Modern engineering has addressed many of the traditional concerns related to wood, making it a viable and attractive option for contemporary construction projects, explains David de Jong, CEO of VonWood
In recent years, timber has become a hugely important resource for the Scottish economy. According to a recent report from Scottish Forestry, forestry’s economic contribution to Scotland is now £1.1 billion GVA (Gross Value Added), £878 million of which comes from timber processing and supply chain activities.
In total, Scottish Forestry contributes 76% of the UK’s total commercial forestry market. The sector also currently employs over 34,100 people full-time. This clearly demonstrates that Scotland’s timber is in strong demand. But what are the key reasons for this?
Why is wood replacing other materials?
The demand for timber is being driven by a range of factors, but perhaps the main driver is its sustainability credentials. Wood is a renewable resource that, when sourced from sustainably managed forests with FSC and PEFC certification, has a lower environmental impact compared to traditional building materials like concrete and steel. Additionally trees absorb carbon dioxide as they grow, and much of this carbon remains stored in the wood even after it is harvested and used in construction. Thus, wooden buildings can act as carbon sinks, helping to mitigate climate change.
______________________________
**DESCRIPTION OF THE TASK:**
Extend the piece on timber as a building material above, starting after its final sentence about wooden buildings acting as carbon sinks.

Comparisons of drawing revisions
______________________________
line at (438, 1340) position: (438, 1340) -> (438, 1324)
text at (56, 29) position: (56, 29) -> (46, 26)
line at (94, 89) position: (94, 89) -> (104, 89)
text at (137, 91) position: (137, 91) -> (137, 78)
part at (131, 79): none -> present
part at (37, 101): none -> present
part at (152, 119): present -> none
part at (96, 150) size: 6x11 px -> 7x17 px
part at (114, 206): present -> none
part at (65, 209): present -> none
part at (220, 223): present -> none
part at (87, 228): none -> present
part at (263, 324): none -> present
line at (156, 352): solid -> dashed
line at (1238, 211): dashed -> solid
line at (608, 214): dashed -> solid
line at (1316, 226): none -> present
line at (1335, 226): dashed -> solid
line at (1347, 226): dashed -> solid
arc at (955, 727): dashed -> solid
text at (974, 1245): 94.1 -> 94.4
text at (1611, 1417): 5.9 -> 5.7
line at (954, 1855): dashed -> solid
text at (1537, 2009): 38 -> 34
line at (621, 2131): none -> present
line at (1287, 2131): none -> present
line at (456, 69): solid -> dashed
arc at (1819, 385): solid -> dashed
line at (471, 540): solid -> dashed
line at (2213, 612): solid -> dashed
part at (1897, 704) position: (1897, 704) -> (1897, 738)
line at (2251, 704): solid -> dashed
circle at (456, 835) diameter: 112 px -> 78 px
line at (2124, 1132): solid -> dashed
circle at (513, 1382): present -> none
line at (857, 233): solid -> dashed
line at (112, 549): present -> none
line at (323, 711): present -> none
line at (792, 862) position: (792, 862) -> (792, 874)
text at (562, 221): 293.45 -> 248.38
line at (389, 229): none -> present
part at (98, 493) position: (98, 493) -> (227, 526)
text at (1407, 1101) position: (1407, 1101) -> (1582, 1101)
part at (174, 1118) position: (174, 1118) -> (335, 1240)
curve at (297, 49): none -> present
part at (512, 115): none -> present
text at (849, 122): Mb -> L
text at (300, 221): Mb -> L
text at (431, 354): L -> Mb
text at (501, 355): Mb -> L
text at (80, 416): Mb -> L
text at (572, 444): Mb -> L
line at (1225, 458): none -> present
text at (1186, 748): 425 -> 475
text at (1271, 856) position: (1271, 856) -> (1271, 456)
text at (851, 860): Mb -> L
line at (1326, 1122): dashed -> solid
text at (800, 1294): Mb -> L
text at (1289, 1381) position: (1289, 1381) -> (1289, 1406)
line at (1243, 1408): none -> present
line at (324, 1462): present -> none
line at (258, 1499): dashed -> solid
______________________________
**WRITTEN REPLY:**
The aesthetic and biophilic benefits of wood are also key factors. The material appeals to architects, developers and occupants, due to its ability to provide a warmer, more natural environment that can enhance well-being and productivity, making it a popular choice in residential and commercial buildings alike.
Timber’s longevity
The durability of wood has historically been a concern, especially regarding issues like rot, pests, and moisture. However, modern treatments and construction techniques have significantly enhanced wood’s durability. Pressure treatments with preservatives and thermal treatments can protect wood from termites and decay, extending its lifespan substantially.
Additionally, proper design and construction practices, such as ensuring adequate ventilation and moisture barriers, can prevent many common problems associated with wood. Consider that there are constructions with wood that are over 1,200-years-old like some of the temples in the Horyu-ji region in Japan. Admittedly this is largely due to the build quality and the maintenance of the wood. Nonetheless, it does demonstrate what timber is capable of.
Innovative finishes and coatings also play a role in protecting wooden structures from environmental elements, ensuring that they remain robust and aesthetically pleasing over time. Furthermore, ongoing research into genetically modified trees and sustainable forestry practices continues to improve the quality and resilience of timber even further.
The combustibility myth
Despite being one of the world’s oldest building materials, there are still misconceptions about timber’s properties. The largest of these is attitudes towards its combustibility credentials. Although wood is a combustible resource, modern advancements have significantly improved its fire resistance.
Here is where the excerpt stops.